Month: January 2015

Automated feedback texts

An article on the Guardian’s ‘Comment is free’ website is attracting a lot of attention. Within two days of posting, it has been ‘shared’ on social media nearly 27,000 times and attracted 650 comments. The article is a first-person account of experiencing a miscarriage. The couple received excellent, sympathetic care, undermined somewhat by an automated text the next day asking, ‘How likely are you to recommend our A&E department to your friends and family if they needed similar care or treatment?’ The text presented a 5-point Lickert scale and asked respondents to text back 1 to 5 on the basis of how likely there were to recommend that A&E.

Patients bearing gifts

The online journal Hektoen International has an article this month by Anthony Papagiannis on unusual gifts he has received from patients, which includes a knitted waistcoat, a wooden model of temple, an icon and several signficant books.

He says, ‘the unselfishness of the act speaks louder than words. It is behavior like this that makes me forget the injustices of the system, the small and large tragedies that I encounter daily in the practice of medicine, and keep going.’ Gratitude for gratitude.

Gratitude poem

I love this poem by Sue Sun Yom (to whom I am grateful for permission to reproduce it here). It is published on p. 111 in an anthology called Body Language: poems of the medical training experience, edited by Jain, N., Coppock, D. and Brown Clark, S., published by Boa Editions, NY: Rochester.

Gratitude

Mr. H, taciturn and a little odd, Whose wife preferred another man, And who would come faithfully Late by fifteen regular minutes Each Friday. Mrs. V and her loyal Veterinarian daughter, the other An internet mogul in Hawaii, Who wanted only for us to spare The eyebrows, though she’d lost All sense of self and hair.

The ‘Thank you’ project

This is a sad story with a heartwarming ending. When Kellie Haddock’s son Eli was a few months old, the family was involved in a card accident that killed her husband and left Eli with serious injuries. A chance meeting at a prayer group led to a film being made of Kellie finding everyone involved in saving Eli’s life, thanking them personally, and inviting them to a concert to celebrate Eli’s recovery. The blog posting about how it came to be made is here.

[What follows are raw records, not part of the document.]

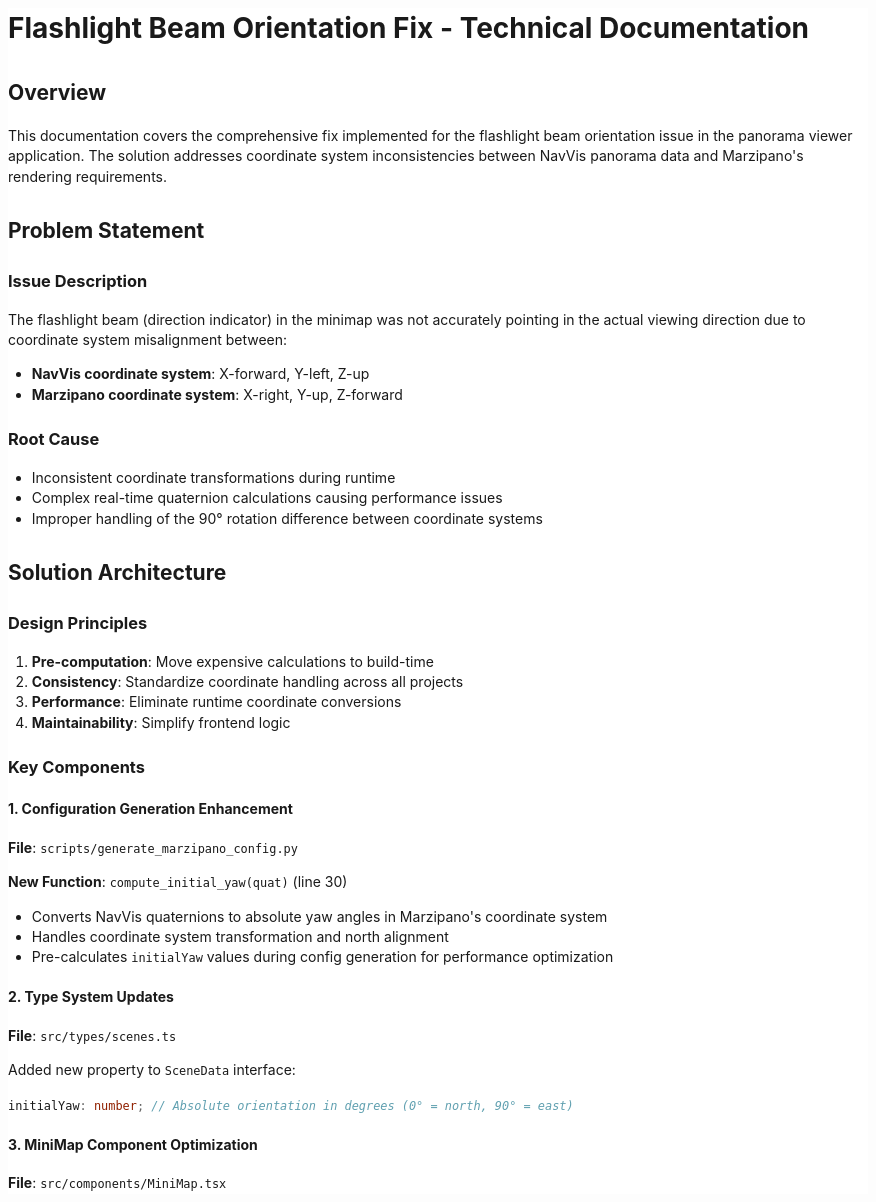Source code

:# Flashlight Beam Orientation Fix - Technical Documentation

## Overview

This documentation covers the comprehensive fix implemented for the flashlight beam orientation issue in the panorama viewer application. The solution addresses coordinate system inconsistencies between NavVis panorama data and Marzipano's rendering requirements.

## Problem Statement

### Issue Description
The flashlight beam (direction indicator) in the minimap was not accurately pointing in the actual viewing direction due to coordinate system misalignment between:
- **NavVis coordinate system**: X-forward, Y-left, Z-up
- **Marzipano coordinate system**: X-right, Y-up, Z-forward

### Root Cause
- Inconsistent coordinate transformations during runtime
- Complex real-time quaternion calculations causing performance issues
- Improper handling of the 90° rotation difference between coordinate systems

## Solution Architecture

### Design Principles
1. **Pre-computation**: Move expensive calculations to build-time
2. **Consistency**: Standardize coordinate handling across all projects
3. **Performance**: Eliminate runtime coordinate conversions
4. **Maintainability**: Simplify frontend logic

### Key Components

#### 1. Configuration Generation Enhancement
**File**: `scripts/generate_marzipano_config.py`

**New Function**: `compute_initial_yaw(quat)` (line 30)
- Converts NavVis quaternions to absolute yaw angles in Marzipano's coordinate system
- Handles coordinate system transformation and north alignment
- Pre-calculates `initialYaw` values during config generation for performance optimization

#### 2. Type System Updates
**File**: `src/types/scenes.ts`

Added new property to `SceneData` interface:
```typescript
initialYaw: number; // Absolute orientation in degrees (0° = north, 90° = east)
```

#### 3. MiniMap Component Optimization
**File**: `src/components/MiniMap.tsx`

Toasty thank you on ‘Saturday Live’

The programme ‘Saturday Live’ on Radio 4 has a regular slot where listeners say ‘thank you’ for good deeds. Health care professionals are regularly thanked on the show. Today (3 January) there was a lovely item in which a nurse was interviewed about thanks expressed by patients. The story started some months ago when a patient, Rami Seth (sp?), came on to express thanks for a slice of warm toast smuggled in by nurse Rosie Wilson while he was recovering from major surgery. Rosie spoke eloquently about how touched she was to hear the thanks expressed. It brought home how a small gesture, such as delivering a slice of warm toast, can mean a great deal to patients.